Directions for this task
Return the lines from the first one through the line containing "nepsala, protože i", both included, and copy each one without any change.

Records for processing
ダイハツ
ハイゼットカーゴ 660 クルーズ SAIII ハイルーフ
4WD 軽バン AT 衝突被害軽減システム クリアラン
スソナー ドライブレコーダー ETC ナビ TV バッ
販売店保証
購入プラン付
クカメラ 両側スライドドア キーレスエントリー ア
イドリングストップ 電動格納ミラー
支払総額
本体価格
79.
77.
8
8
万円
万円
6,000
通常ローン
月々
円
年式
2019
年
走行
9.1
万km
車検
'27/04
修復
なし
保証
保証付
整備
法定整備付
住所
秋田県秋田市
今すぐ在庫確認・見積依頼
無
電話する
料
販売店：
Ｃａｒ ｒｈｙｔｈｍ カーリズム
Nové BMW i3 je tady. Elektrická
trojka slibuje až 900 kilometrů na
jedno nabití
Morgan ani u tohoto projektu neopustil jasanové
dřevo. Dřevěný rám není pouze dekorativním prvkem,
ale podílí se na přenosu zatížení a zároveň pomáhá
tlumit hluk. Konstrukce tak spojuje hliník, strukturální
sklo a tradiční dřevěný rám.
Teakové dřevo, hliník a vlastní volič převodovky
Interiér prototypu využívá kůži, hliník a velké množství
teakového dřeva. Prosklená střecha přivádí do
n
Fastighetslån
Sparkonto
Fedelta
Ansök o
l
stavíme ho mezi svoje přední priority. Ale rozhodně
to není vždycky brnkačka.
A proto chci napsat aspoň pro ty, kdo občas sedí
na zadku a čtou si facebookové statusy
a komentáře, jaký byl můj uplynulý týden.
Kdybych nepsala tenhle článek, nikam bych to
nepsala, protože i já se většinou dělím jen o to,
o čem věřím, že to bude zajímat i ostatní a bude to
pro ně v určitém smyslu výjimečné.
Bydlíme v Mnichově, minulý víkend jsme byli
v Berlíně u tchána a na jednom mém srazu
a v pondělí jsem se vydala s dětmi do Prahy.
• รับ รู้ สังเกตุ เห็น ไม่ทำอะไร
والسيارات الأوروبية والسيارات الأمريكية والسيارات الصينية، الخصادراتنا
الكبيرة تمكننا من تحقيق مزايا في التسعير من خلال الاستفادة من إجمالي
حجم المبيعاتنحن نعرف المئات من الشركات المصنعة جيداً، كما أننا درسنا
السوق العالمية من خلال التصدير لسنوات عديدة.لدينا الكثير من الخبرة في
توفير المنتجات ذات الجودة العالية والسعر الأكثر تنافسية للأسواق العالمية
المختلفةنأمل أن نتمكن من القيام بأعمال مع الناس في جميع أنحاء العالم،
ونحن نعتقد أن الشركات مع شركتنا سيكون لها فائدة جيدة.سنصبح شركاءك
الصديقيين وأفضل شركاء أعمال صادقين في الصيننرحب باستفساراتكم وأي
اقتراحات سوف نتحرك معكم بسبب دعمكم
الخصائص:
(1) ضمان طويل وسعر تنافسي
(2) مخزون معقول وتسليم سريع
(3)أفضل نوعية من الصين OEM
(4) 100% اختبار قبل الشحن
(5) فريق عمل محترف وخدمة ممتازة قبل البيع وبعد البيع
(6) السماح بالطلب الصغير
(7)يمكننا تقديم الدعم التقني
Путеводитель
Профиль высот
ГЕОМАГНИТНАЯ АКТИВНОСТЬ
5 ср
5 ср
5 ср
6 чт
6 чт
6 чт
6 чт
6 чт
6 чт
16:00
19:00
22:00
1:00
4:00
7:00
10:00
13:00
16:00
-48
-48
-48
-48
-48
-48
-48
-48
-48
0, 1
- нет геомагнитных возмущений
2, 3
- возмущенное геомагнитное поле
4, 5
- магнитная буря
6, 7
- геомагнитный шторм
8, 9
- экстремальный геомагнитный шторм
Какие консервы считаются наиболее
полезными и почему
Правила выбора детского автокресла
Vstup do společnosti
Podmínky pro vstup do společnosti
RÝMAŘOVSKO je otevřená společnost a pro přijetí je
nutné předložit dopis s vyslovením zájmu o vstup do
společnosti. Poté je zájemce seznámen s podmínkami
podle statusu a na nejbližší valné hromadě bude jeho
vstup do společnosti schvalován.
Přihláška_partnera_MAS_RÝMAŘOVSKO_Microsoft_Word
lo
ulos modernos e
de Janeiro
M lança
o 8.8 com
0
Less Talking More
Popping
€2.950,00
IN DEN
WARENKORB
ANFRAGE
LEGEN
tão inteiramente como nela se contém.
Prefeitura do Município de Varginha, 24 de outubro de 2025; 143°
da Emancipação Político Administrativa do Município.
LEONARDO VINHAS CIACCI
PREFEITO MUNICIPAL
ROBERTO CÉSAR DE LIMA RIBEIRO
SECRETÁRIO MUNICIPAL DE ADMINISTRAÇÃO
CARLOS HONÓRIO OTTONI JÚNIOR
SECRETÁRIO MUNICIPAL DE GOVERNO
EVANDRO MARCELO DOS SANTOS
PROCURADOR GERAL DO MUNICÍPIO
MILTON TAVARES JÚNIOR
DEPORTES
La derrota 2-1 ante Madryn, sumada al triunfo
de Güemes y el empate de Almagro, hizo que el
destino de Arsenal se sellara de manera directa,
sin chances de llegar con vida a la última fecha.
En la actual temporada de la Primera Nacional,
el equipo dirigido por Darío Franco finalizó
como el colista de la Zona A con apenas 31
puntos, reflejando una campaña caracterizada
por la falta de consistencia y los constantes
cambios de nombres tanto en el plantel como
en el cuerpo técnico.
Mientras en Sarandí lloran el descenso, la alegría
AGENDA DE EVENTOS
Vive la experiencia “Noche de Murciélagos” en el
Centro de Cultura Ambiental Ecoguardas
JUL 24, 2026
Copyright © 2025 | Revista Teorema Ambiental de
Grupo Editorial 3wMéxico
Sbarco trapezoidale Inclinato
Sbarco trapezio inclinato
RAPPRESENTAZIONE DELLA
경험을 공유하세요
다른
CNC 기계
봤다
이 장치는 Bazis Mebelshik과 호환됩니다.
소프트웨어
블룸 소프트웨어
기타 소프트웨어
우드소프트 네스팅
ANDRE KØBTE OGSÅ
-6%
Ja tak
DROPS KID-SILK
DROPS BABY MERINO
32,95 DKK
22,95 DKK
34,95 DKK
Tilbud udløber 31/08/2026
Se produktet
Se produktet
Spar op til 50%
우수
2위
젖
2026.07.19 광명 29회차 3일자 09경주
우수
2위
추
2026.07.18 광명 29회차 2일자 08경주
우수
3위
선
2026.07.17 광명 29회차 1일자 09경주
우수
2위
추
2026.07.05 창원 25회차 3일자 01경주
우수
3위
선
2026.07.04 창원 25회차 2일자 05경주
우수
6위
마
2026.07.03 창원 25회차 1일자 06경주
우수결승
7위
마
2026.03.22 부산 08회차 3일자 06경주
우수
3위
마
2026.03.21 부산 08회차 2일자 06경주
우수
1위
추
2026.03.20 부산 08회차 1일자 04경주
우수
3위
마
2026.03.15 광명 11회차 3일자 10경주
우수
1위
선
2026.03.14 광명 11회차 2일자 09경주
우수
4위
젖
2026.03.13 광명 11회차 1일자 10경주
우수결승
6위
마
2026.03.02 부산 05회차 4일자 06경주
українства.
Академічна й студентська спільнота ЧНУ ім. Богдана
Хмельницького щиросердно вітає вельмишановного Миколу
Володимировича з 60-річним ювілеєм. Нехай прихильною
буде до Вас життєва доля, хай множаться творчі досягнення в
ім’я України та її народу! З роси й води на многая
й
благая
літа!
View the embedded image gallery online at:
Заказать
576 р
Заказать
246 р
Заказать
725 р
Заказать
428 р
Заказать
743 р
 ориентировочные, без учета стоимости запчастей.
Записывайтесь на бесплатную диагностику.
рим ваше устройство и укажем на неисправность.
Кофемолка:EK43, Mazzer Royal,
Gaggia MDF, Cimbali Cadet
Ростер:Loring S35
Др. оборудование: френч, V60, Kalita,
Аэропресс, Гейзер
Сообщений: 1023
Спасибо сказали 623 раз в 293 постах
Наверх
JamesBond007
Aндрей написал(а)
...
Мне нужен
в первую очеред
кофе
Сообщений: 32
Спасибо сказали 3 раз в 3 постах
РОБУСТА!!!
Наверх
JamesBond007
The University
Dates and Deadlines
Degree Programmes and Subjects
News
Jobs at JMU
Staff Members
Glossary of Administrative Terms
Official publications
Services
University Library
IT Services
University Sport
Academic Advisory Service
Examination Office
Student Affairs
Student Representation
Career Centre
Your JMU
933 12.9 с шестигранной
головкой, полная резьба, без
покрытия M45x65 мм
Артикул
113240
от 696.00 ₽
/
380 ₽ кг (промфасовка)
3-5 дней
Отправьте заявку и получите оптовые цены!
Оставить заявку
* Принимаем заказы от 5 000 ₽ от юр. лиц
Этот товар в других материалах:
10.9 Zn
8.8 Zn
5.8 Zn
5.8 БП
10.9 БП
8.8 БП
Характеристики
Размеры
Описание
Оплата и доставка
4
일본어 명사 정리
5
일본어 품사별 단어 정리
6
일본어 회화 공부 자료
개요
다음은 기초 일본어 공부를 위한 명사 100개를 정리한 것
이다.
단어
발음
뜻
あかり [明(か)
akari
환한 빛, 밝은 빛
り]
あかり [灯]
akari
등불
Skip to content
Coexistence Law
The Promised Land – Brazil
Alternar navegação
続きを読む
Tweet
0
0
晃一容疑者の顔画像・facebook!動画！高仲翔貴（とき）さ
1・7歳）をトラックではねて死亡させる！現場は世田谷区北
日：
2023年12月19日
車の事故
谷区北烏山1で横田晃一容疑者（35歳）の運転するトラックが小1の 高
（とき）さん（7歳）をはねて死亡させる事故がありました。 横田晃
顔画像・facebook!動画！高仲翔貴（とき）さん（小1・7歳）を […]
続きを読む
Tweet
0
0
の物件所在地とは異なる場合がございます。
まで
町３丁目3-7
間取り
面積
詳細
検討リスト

Response below
ダイハツ
ハイゼットカーゴ 660 クルーズ SAIII ハイルーフ
4WD 軽バン AT 衝突被害軽減システム クリアラン
スソナー ドライブレコーダー ETC ナビ TV バッ
販売店保証
購入プラン付
クカメラ 両側スライドドア キーレスエントリー ア
イドリングストップ 電動格納ミラー
支払総額
本体価格
79.
77.
8
8
万円
万円
6,000
通常ローン
月々
円
年式
2019
年
走行
9.1
万km
車検
'27/04
修復
なし
保証
保証付
整備
法定整備付
住所
秋田県秋田市
今すぐ在庫確認・見積依頼
無
電話する
料
販売店：
Ｃａｒ ｒｈｙｔｈｍ カーリズム
Nové BMW i3 je tady. Elektrická
trojka slibuje až 900 kilometrů na
jedno nabití
Morgan ani u tohoto projektu neopustil jasanové
dřevo. Dřevěný rám není pouze dekorativním prvkem,
ale podílí se na přenosu zatížení a zároveň pomáhá
tlumit hluk. Konstrukce tak spojuje hliník, strukturální
sklo a tradiční dřevěný rám.
Teakové dřevo, hliník a vlastní volič převodovky
Interiér prototypu využívá kůži, hliník a velké množství
teakového dřeva. Prosklená střecha přivádí do
n
Fastighetslån
Sparkonto
Fedelta
Ansök o
l
stavíme ho mezi svoje přední priority. Ale rozhodně
to není vždycky brnkačka.
A proto chci napsat aspoň pro ty, kdo občas sedí
na zadku a čtou si facebookové statusy
a komentáře, jaký byl můj uplynulý týden.
Kdybych nepsala tenhle článek, nikam bych to
nepsala, protože i já se většinou dělím jen o to,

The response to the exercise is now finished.